The international community looks on with fascination at the images of bruised and battered prisoners, those detained who appear, strangely, to have been violently mishandled in their prison cells. Germany in particular, suffering its own hell paved with good intentions, is hoping that Turkey's crisis will soon be settled, bloodlessly, so as to have minimal impact on Ankara's agreement to stem the flow of migrants into Europe.

For the moment, and perhaps for a much longer moment in time, longer than the three months stated, Turkey will remain in a state of emergency. A state that confers upon Mr. Erdogan unlimited powers of discretionary decision-making. Required, of course, to enable him to counter threats to Turkish democracy, which he has carefully been protecting in the exemplary manner he has become famous for, particularly among the judiciary, the military and the news media.

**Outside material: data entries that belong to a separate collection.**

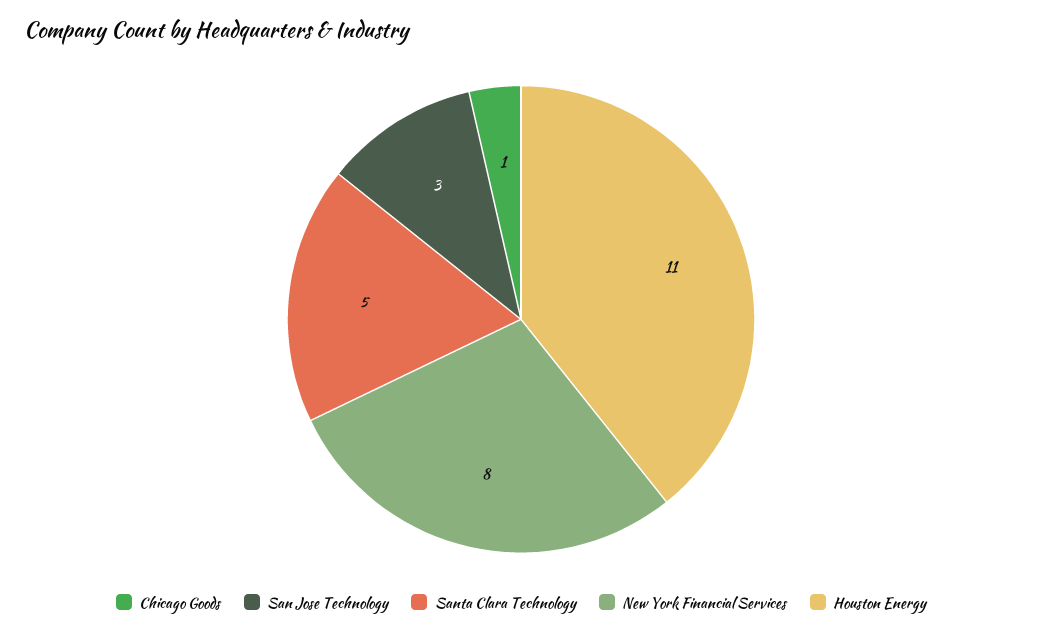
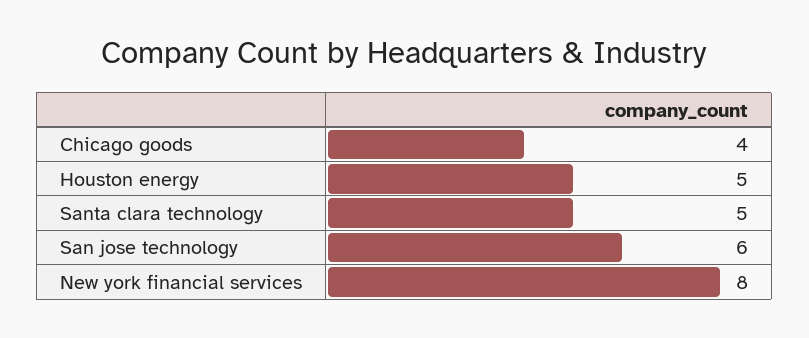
Chicago Goods: 1 -> 4
San Jose Technology: 3 -> 6
Houston Energy: 11 -> 5

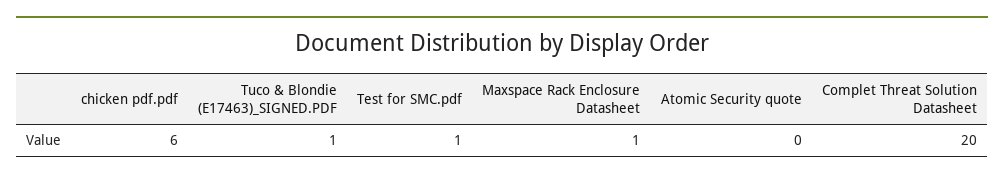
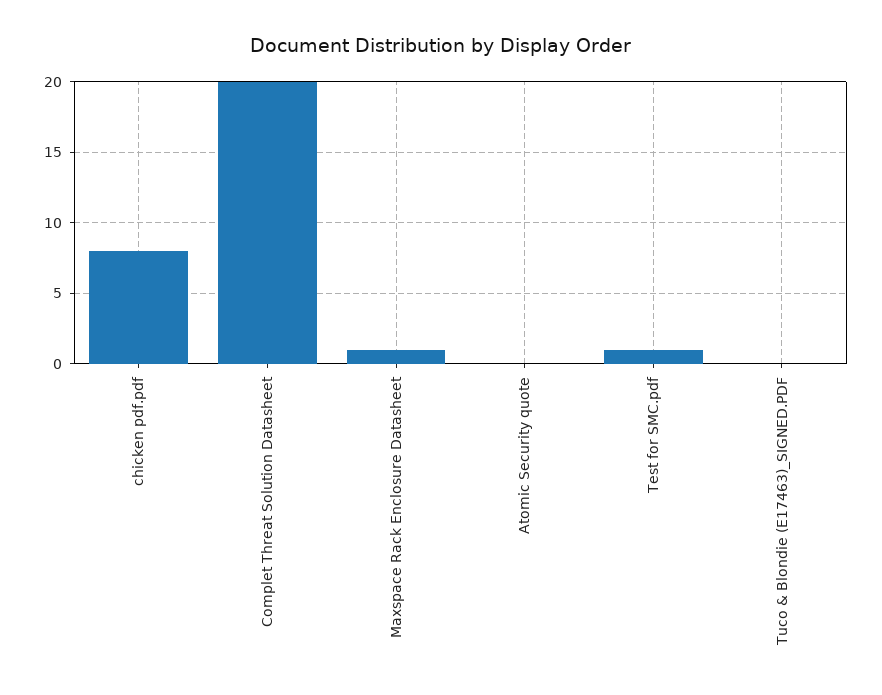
chicken pdf.pdf: 6 -> 8
Tuco & Blondie (E17463)_SIGNED.PDF: 1 -> 0

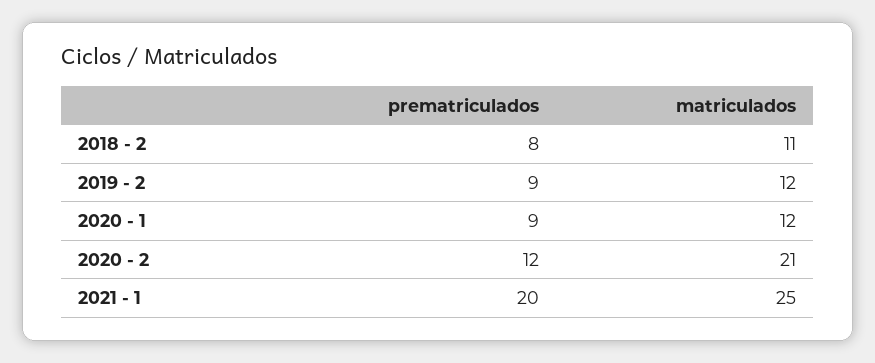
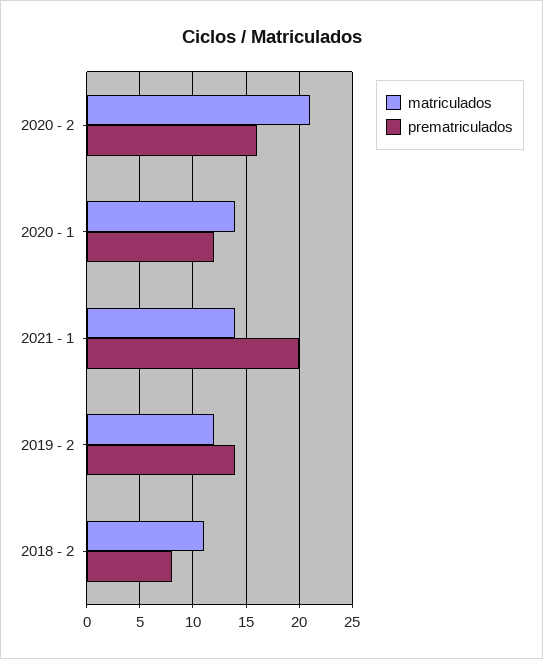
prematriculados, 2019 - 2: 9 -> 14
prematriculados, 2020 - 1: 9 -> 12
matriculados, 2020 - 1: 12 -> 14
prematriculados, 2020 - 2: 12 -> 16
matriculados, 2021 - 1: 25 -> 14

Now, his democratic credentials have been extended with tender, loving care to the thousands of civil servants, lawyers, police, military personnel and incautious citizens who have been foolish enough to think that a canny politician like Erdogan could be defanged so easily. What it brings to mind for those who are historical-minded is the Spanish Inquisition and Stalin's Great Terror; it is utterly amazing what gentle persuasion to peoples' better natures can produce in self-incriminatory confessions.
"The rationale for the Great Terror was the supposed discovery of a diabolical conspiracy whose object was nothing less than the destruction of the Soviet Union, a notion that echoes the rationale of the Inquisition in its long war on heresy The conspirators were accused of putting themselves in service to the worst enemies of the Bolshevik Revolution, including Nazi Germany and imperial Japan. The reality is that 'the whole alleged plot was a vast cycle of frame-ups by Stalin and his entourage' all of it intended to eliminate his rivals and strengthen his authority as the absolute dictator of the Soviet Union. Significantly, the arch-villains in Stalin's show trials were men whose roles in the Bolshevik Revolution had been equal to or arguably even greater than his own, including Leon Trotsky, Grigory Zinoviev, Lev Kamenev, and Nikolai Bukharin."
Jonathan Kirsch, The Grand Inquisitor's Manual
Has a familiar ring to it, don't you think? Fethullah Gulen was an Erdogan confidante and supporter. Until the time came when he was disgusted with the corruption of the Justice and Development Party and its Islamist leader. Said to be more moderate an Islamist than Erdogan they had a parting of the ways. And the socially, culturally, religiously influential Gulen departed in self-exile, out of the menacing reach of Erdogan. That hasn't stopped him from pressuring the U.S. for extradition so he can place the cleric on trial in democratic Turkey.

President Erdogan informs his public that the state of emergency in Turkey will counter threats to Turkish democracy. Even his opponents and other Turkish political parties swallowed that hook. His true critics are swinish enough to urge restraint, however, fearing basic freedoms will be violated. Of course, the Justice and Development Party (that most Orwellian of language usage) didn't need a declared state of emergency to proceed with mass arrests, mass firings, closure of hundreds of Gulen-linked schools, come to think of it.

Courage beyond the line of civil duty is being exhibited by the Ankara Bar Association with its 24-hour hotline and crisis centre, where terror-stricken Turks can reach out to find out where their missing relatives are. And when they are informed where their loved ones are being held incommunicado and without legal representation, they are also admonished not to attempt to visit them: "Don't go", they are told, "they aren't letting anyone visit".

In defence of democracy, needless to say.